Indoor Wall Fountains
Are The Bomb
Indoor fountains saved my life once. It all started long long ago, in 1998, when I was hired by his excellency Cap'n John, of Capn John's Clam Bakes in California. Cap'n John loved indoor fountains. He loved indoor fountains like no one has since, or will. The soothing flow of water through an indoor wall fountain would lull Cap'n John to sleep at his desk, especially around lunch time, when the California sun was at its peak. The indoor water fountains in his office were his very life blood.
The indoor wall waterfalls in Cap'n John's office was my least favorite feature of the place. That ranks it somewhere behind the clam bins that were never cleaned, and the deep fryer grease catcher. Why did I hate the fountains so? It was my task to fill the reservoir on each indoor wall fountain once a week. This usually meant an awkward conversation with the Cap'n, and almost always featured some kind of very pungent odor. Of course, the odor was all Cap'n John. The indoor wall fountain was from Wall2WallFountains.com, so of course, it always smelled fresh and clean. So fresh and so clean, clean. Besides, the impeccable quality of goods from that fine establishment, (with which I am not affiliated, I swear) would preclude any unnatural odors. Yes, our indoor fountain was always fresh smelling, not to mention an integral and attractive element of the clam shack's feng shui. The smell that so effected me was pure Cap'n John. Some blend of decaying shellfish and sweat. Absolutely no blame lies with the indoor wall fountain.
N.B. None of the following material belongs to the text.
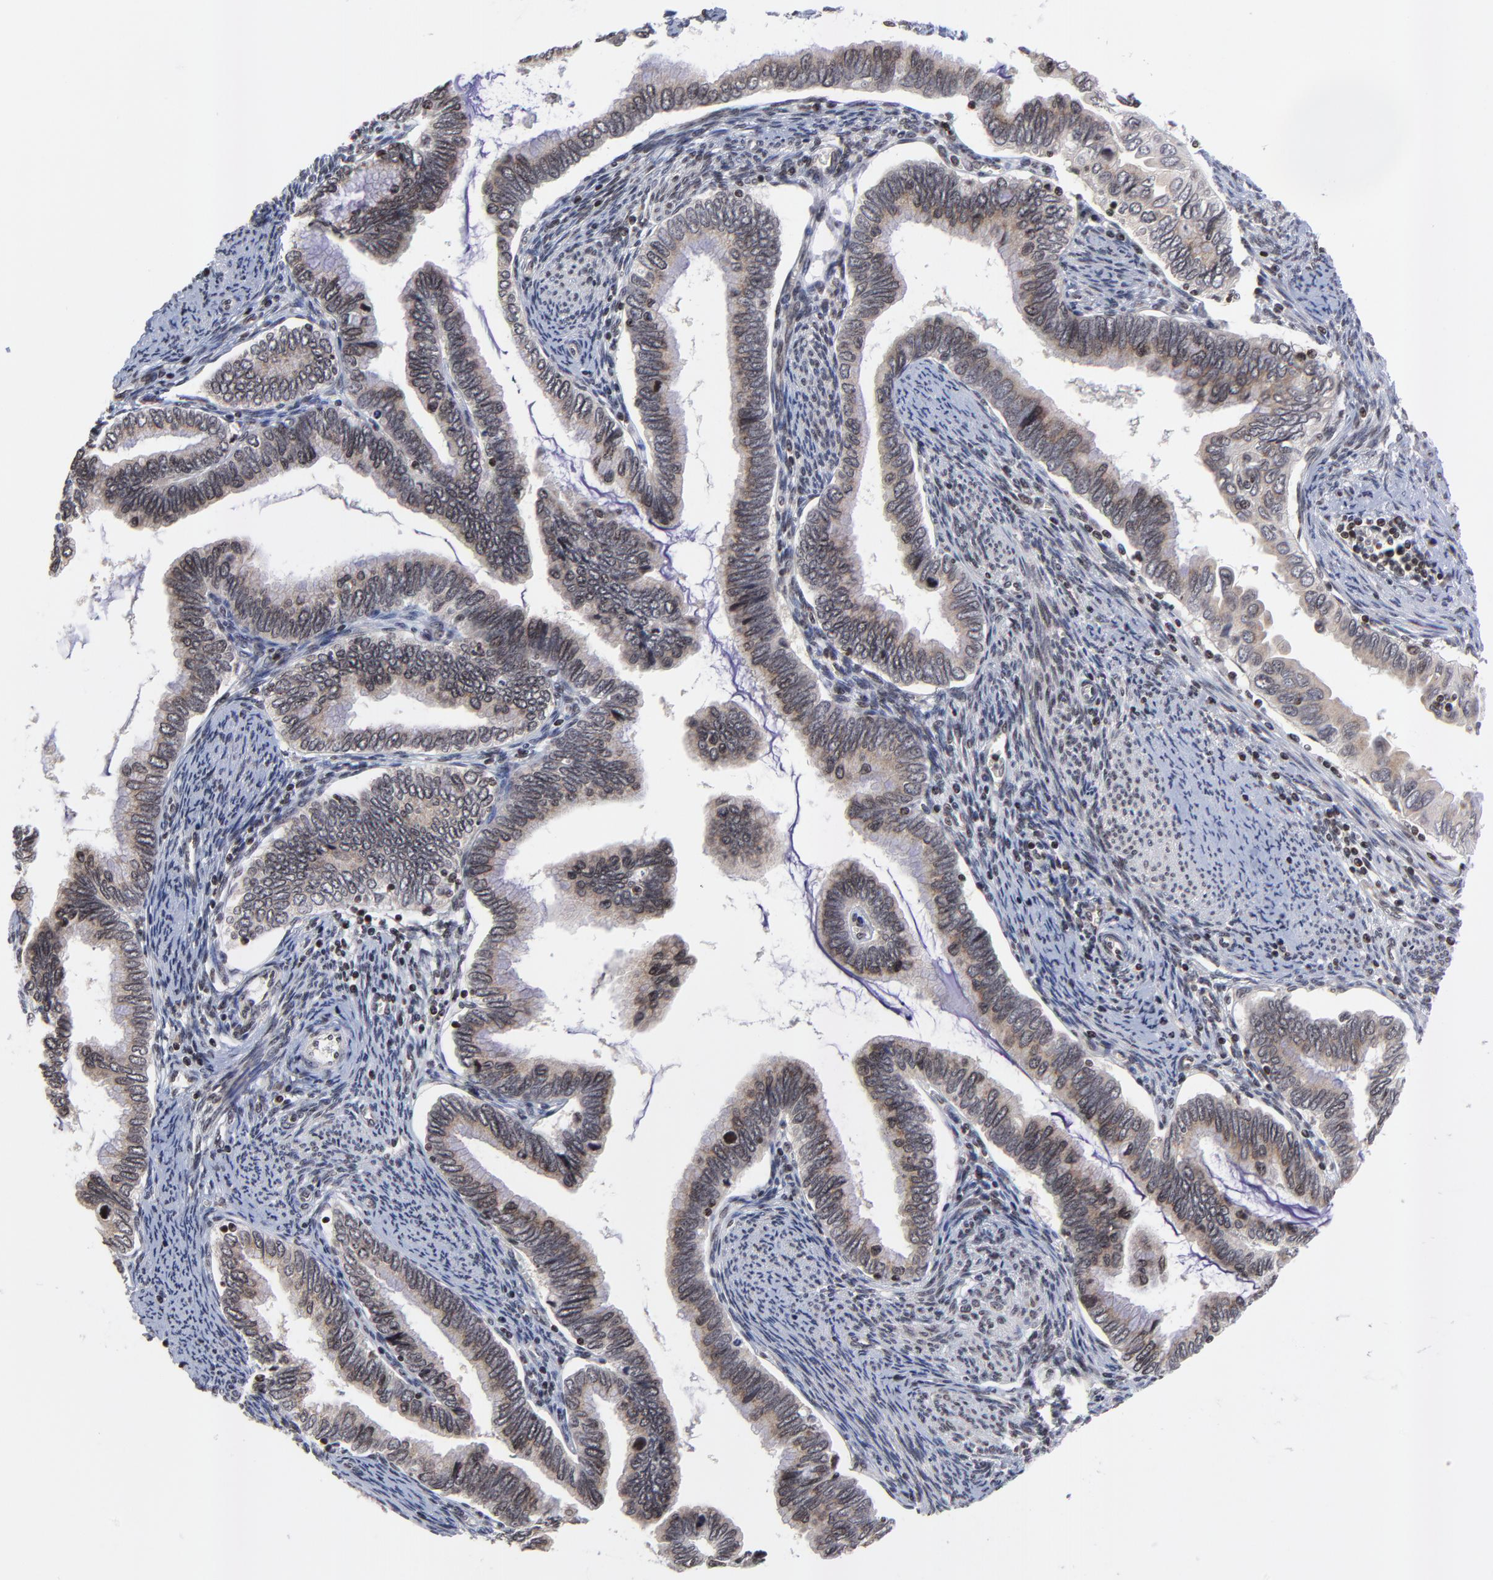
{"staining": {"intensity": "moderate", "quantity": ">75%", "location": "cytoplasmic/membranous"}, "tissue": "cervical cancer", "cell_type": "Tumor cells", "image_type": "cancer", "snomed": [{"axis": "morphology", "description": "Adenocarcinoma, NOS"}, {"axis": "topography", "description": "Cervix"}], "caption": "Immunohistochemical staining of adenocarcinoma (cervical) exhibits medium levels of moderate cytoplasmic/membranous protein expression in approximately >75% of tumor cells.", "gene": "ZNF777", "patient": {"sex": "female", "age": 49}}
Indoor wall fountain, right. Sorry, I digress, I was just about to explain how it saved my life. It was a late August California evening. We had just returned from a private party on the beach in Newport California, with many exceptionally hot chicks, none of whom wanted anything to do with me. The indoor wall fountains had been running overtime all week, trying to clean the air around our fearless Cap'n. There were five of the indoor fountains in his office, two on the desk and three more wall fountains on a wall by the door. Like all indoor fountains, each one produced things called negative ions. These negative ions are produced by turbulence in an indoor fountain, and they help to clean the air, removing the southern California dust and other stuff. Unfortunately, the indoor fountains in the Cap'n's lair were fighting a steep uphill battle. The poor things just couldn't keep up, so I decided that before I went home, I'd put a little bit of extra water in each of his indoor fountains.
As I was filling the last indoor wall fountain, Cap'n John walked out to his car, locking the garage door that served as the entry to our workshop. I heard the padlock click. Soon, the soft sound of the water feature began to seep in around the edges of my panic, whispering with their silvery tongues, as if to say "oh crap". They were right, I was in trouble. I left the indoor waterfalls and started banging on the walls of the garage with my fist, but I could already hear the Captain's truck pulling out of the driveway. It was a long shot anyway, he doesn't hear very good. Besides, he was concentrating on the road. He's your typical responsible California driver.
Indoor fountains splashed and gurgled, and I realized that I was really stuck in the garage. With nothing but some lobsters and various native California mollusks to keep me company, I started thinking about my escape. All of the walls were sealed, and even though the indoor wall fountains were soothing, I was not eager to spend the night smelling clam juice and rancid barbeque sauce. Finally, I gave up. there was no hope. I put on the only CD in the place, dark Side of The Moon, brought by one of my smelly hippy co-workers. It provided a nice compliment to the sound of trickling water from the indoor wall fountains.
As the night wore on, I began to feel increasingly hungry. And thirsty. I've never been into raw shellfish, so I couldn't do anything about the hunger, but the thirst was another matter. My mouth was dry, and I had been in the California sun all day. I had two choices. It was either a tall glass of clam juice from the Cap'n's office, or the reservoir from the indoor wall fountains. Since I'm not a creepy old man like the Cap'n, the clam juice was out. The indoor wall fountains were taunting me with the sound of fresh running water. In the end, I decided that drinking the indoor fountain water was my best bet. I stuck my face right into the reservoir at the base, and drank till I slaked my thirst. Slaked, what a good word. I like that word. Anyway, that's how my life was saved by a wonderful indoor wall fountain.